Given that $\{ \tau = \infty \}$ you come to the conclusion that $M_n > -L$ for all $n$. Now since $M_n$ is a martingale, $-M_n$ is also martingale. Use that $-M_n < L$, take expectation on both sides and use the martingales convergence theorem to conclude that $-M_n$ converges. Then $M_n$ converges thus $\{ \tau = \infty \} \Rightarrow $ limit exists. Thus the probability must be zero.

Answer 2

1. The stopped martingale $Y_n:=M_{\tau\wedge n}$ satisfies $Y_n\ge -L-K$ (consider the cases $n<\tau$ and $n\ge\tau$ separately). Therefore $\Bbb E[Y_n^-]\le L+K$ for all $n$.

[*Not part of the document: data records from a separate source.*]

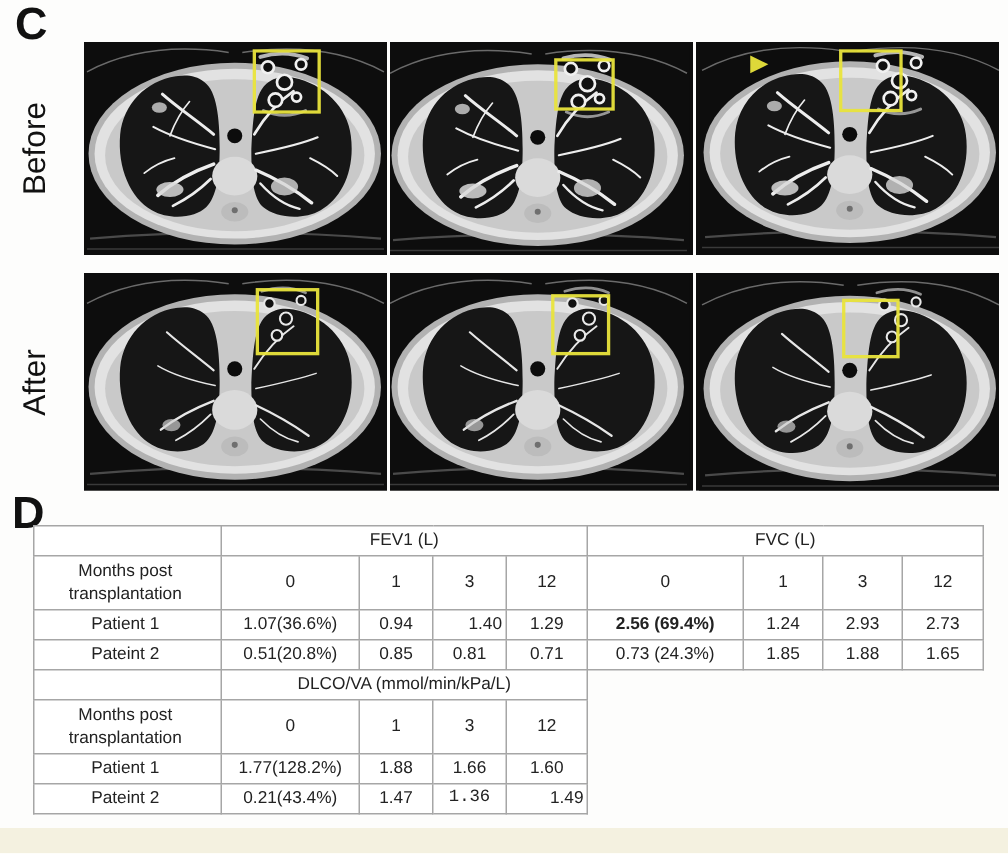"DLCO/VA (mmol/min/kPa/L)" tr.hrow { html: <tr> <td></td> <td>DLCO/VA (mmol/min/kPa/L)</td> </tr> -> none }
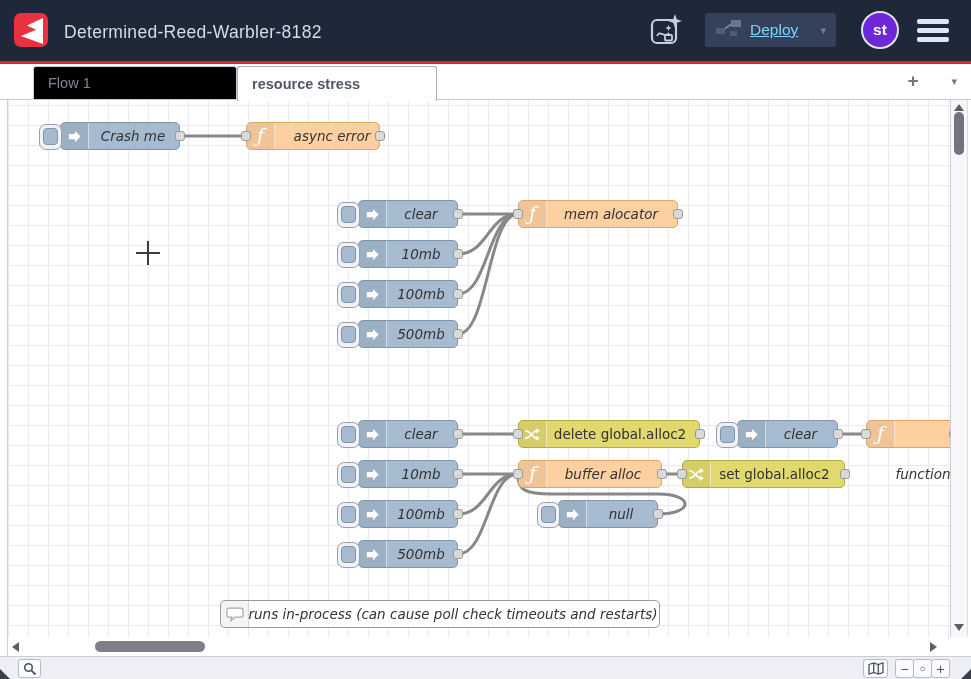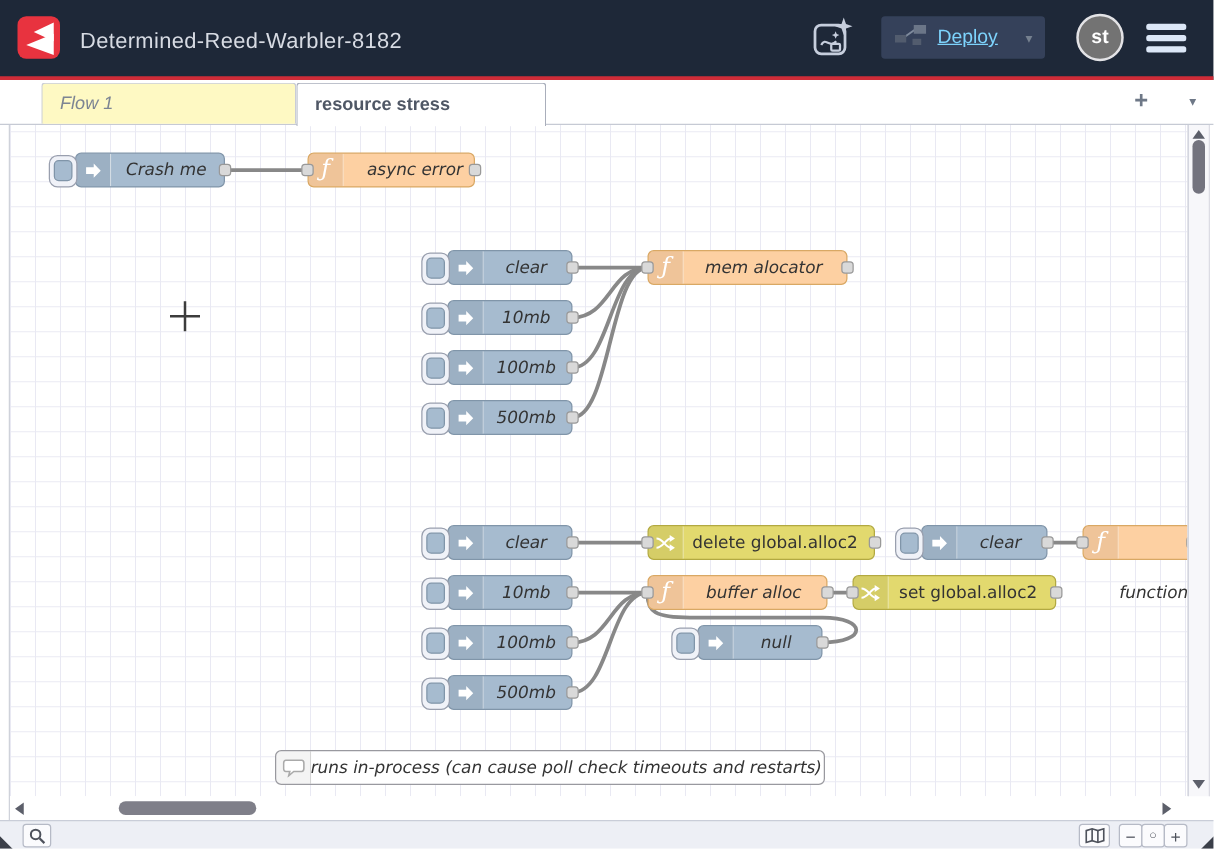"st" .avatar { background: #737373 -> #6d28d9 }
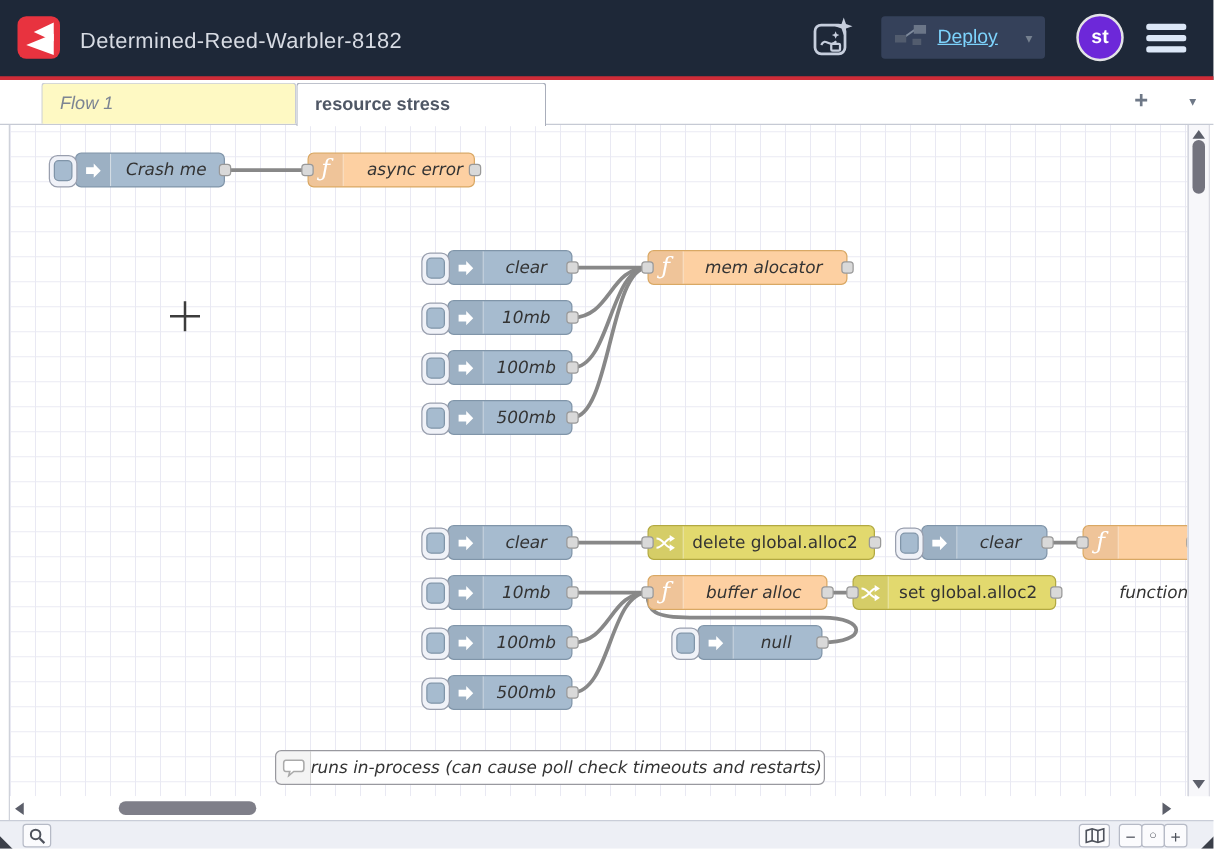"Flow 1" .tab-inactive { background: #fef9c3 -> #000000; font-style: italic -> none }
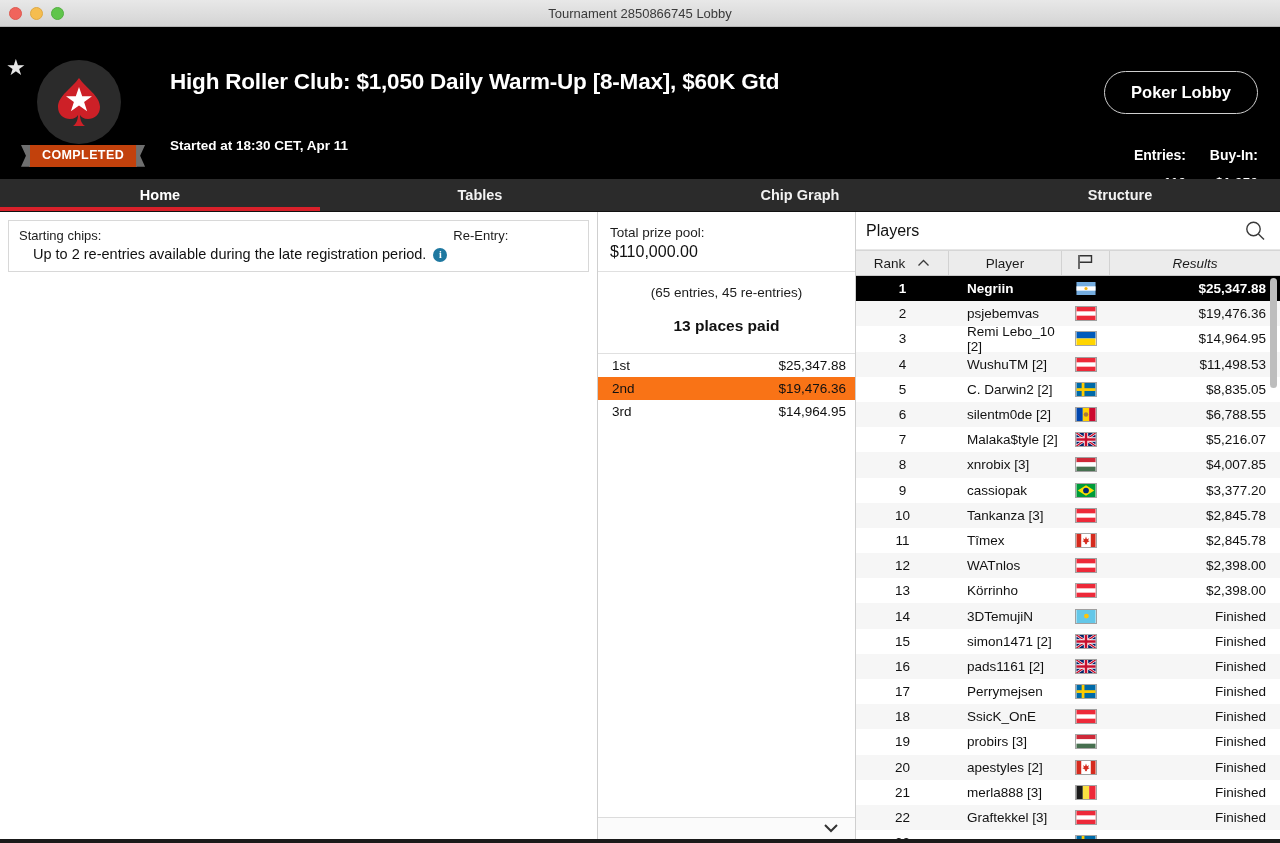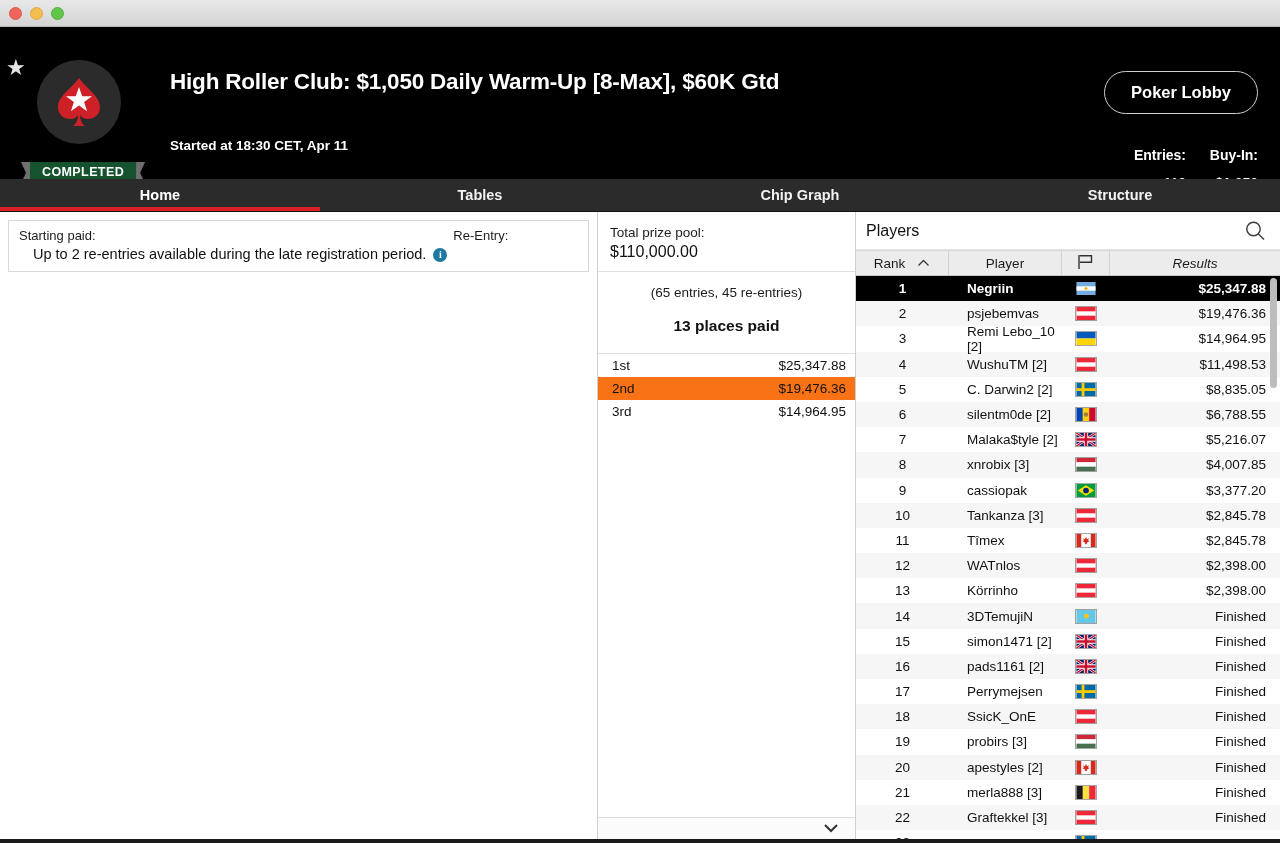"Tournament 2850866745 Lobby" div.title-text { html: none -> <div>Tournament 2850866745 Lobby</div> }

2. $$\Bbb E[|Y_n|]=\Bbb E[Y_n]+2\Bbb E[Y^-_n]=\Bbb E[Y_0]+2\Bbb E[Y^-_n]\le\Bbb E[Y_0]+2(L+K) $$ for all $n$. Thus $(Y_n)$ is $L^1$-bounded, hence convergent.

3. Finish by asking yourself: How are $(Y_n)$ and $(M_n)$ related on the event $\{\tau=\infty\}$?